Dual-mode reasoning: fast and slow thinking
The outstanding characteristics of Hunyuan-A13B are Dual Mode Chain (COT) ability. It supports two low delays Think quickly Patterns of regular query and more refined Think slowly Multi-step reasoning pattern. These modes are controlled by a simple tag system: /no think
for quick reasoning and /think
Used for reflection and reasoning. This flexibility allows users to adjust computational costs to task complexity.
After training: Strengthened learning with task-specific reward model
Hunyuan-A13B’s post-training pipeline includes Multi-stage supervision fine-tuning (SFT) and Strengthening Learning (RL) In reasoning specific and general tasks. RL stage merger Result-based rewards and Tool-specific feedbackincluding a sandbox execution environment for code and rule-based proxy checks.
During the agent training phase, the team combined various tool usage schemes with planners, inspectors and tool roles, thus producing 20,000 format combination. This strengthens Hunyuan-A13B’s ability to perform real-world workflows such as spreadsheet processing, information search, and structured reasoning.
Evaluation: State-of-the-art proxy performance
Hunyuan-A13b display Strong benchmark results Spanning different NLP tasks:
- exist math,,,,, cmathand GPQAit scores on larger dense and MOE models.
- It exceeds QWEN3-A22B and DeepSeek R1 exist Logical reasoning (BBH: 89.1; Zebralogic: 84.7).
- In encoding, it has 83.9 on MBPP and 69.3 on Multipl-E.
- for Agent Tasks,it has been BFCL-V3 (78.3) and Complex Funcbench (61.2)verify the functions of its tool use.
The understanding of novels is another highlight. exist PenguinsCrollsit scored 87.7-only Gemini 2.5 Pro. exist rulereven in 64K – 128K contextIn context elasticity, the performance of larger models such as Qwen3-A22B and DeepSeek R1 is exceeded.

Inference optimization and deployment
Hunyuan-A13B is fully integrated with popular reasoning frameworks vllm,,,,, sglangand Tensorrt-llm. It supports precise formats, e.g. W16A16,,,,, W8A8and KV cache FP8and such Automatic prefix cache and Block pre-filling. It has achieved success 1981.99 token/sec Throughput over 32 batch inputs (2048 inputs, 14336 output length) makes it practical for real-time applications.
Open source and industry relevance
Hunyuan-A13B is available on Hug and Github and comes with a loose open source license. It is designed for effective research and production use, especially in incubation-sensitive environments and short-case tasks.
By combining MUE scalability,,,,, Agent reasoningand Open source accessibility,Tencent’s Hunyuan-A13B provides a compelling alternative to heavyweight LLMs, allowing for wider experimentation and deployment without sacrificing capabilities.

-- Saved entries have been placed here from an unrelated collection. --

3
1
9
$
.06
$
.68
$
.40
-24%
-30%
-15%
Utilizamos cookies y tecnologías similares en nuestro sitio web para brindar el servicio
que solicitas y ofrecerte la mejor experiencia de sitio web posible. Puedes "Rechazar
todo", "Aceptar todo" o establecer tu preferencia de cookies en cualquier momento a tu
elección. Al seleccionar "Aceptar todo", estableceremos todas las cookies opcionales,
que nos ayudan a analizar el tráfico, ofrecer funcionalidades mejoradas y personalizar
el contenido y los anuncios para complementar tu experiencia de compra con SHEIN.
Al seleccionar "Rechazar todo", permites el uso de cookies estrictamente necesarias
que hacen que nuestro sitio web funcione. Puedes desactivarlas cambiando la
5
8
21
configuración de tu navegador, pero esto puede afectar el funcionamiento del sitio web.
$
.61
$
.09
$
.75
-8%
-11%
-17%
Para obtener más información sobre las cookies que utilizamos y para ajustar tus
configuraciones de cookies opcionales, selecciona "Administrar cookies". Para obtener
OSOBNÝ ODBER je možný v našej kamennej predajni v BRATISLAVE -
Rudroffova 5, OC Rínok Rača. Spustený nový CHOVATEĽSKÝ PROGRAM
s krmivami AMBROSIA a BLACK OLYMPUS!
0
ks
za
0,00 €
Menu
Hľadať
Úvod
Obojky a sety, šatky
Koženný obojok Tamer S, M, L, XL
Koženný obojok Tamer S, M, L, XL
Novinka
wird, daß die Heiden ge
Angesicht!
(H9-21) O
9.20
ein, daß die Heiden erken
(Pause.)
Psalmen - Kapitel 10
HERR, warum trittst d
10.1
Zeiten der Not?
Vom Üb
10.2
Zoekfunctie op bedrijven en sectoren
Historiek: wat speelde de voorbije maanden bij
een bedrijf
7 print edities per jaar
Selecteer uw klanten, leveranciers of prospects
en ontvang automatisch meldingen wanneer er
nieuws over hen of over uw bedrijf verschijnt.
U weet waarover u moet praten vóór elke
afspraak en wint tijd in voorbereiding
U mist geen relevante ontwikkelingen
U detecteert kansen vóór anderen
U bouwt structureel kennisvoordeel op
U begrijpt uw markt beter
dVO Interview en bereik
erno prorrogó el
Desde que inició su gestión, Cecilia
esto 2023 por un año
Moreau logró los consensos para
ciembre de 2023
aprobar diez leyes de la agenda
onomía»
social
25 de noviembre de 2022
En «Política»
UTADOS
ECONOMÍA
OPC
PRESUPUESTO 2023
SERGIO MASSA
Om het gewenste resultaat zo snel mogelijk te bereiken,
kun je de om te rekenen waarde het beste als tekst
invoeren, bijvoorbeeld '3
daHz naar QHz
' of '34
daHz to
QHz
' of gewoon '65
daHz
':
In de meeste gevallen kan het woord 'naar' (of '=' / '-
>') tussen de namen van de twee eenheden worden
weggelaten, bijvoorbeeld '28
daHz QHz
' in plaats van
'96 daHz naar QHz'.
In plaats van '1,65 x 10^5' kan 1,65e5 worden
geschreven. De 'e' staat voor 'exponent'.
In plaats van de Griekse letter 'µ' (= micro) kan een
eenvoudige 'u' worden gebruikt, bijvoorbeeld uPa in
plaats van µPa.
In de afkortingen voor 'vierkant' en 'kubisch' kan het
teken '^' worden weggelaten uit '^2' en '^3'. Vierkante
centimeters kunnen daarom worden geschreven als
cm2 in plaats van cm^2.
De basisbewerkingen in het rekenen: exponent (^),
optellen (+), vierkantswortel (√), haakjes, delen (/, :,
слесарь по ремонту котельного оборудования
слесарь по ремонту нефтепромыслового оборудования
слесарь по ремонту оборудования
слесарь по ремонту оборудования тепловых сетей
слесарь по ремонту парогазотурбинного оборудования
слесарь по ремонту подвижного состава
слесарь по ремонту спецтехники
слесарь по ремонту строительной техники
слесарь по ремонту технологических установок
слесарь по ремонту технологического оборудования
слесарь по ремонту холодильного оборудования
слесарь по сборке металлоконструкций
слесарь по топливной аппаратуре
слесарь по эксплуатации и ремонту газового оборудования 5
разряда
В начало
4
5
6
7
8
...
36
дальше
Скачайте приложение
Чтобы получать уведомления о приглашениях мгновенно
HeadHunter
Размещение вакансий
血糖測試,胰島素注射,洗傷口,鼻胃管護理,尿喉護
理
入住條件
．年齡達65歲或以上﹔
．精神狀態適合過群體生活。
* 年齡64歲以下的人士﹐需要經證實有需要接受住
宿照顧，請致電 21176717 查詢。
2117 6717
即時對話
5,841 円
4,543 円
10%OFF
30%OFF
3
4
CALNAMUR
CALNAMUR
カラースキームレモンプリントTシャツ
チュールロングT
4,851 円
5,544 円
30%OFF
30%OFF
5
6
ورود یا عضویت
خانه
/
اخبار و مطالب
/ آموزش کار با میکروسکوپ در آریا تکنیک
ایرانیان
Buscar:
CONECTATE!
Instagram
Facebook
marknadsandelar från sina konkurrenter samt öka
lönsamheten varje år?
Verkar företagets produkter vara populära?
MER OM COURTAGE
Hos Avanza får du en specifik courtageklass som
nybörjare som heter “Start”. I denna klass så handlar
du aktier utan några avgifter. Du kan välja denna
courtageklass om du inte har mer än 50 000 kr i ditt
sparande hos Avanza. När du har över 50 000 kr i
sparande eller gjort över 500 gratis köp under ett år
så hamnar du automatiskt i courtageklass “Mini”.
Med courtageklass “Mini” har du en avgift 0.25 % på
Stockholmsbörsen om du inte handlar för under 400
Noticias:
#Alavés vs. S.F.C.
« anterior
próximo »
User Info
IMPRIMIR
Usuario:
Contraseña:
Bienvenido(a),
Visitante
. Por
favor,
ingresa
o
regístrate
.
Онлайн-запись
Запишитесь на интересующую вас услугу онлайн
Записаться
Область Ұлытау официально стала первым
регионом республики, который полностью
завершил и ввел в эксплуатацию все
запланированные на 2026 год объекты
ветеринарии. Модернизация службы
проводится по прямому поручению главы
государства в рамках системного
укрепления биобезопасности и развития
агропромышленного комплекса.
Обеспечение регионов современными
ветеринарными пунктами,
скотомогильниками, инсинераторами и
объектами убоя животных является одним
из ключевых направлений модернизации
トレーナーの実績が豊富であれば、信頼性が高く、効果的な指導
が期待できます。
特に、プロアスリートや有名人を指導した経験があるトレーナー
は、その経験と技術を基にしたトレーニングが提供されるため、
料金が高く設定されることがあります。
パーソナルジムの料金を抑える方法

Check Paper. All credits for this study are to the researchers on the project. Also, please feel free to follow us twitter And don’t forget to join us 100K+ ml reddit And subscribe Our newsletter.

Asif Razzaq is CEO of Marktechpost Media Inc. As a visionary entrepreneur and engineer, ASIF is committed to harnessing the potential of artificial intelligence to achieve social benefits. His recent effort is to launch Marktechpost, an artificial intelligence media platform that has an in-depth coverage of machine learning and deep learning news that can sound both technically, both through technical voices and be understood by a wide audience. The platform has over 2 million views per month, demonstrating its popularity among its audience.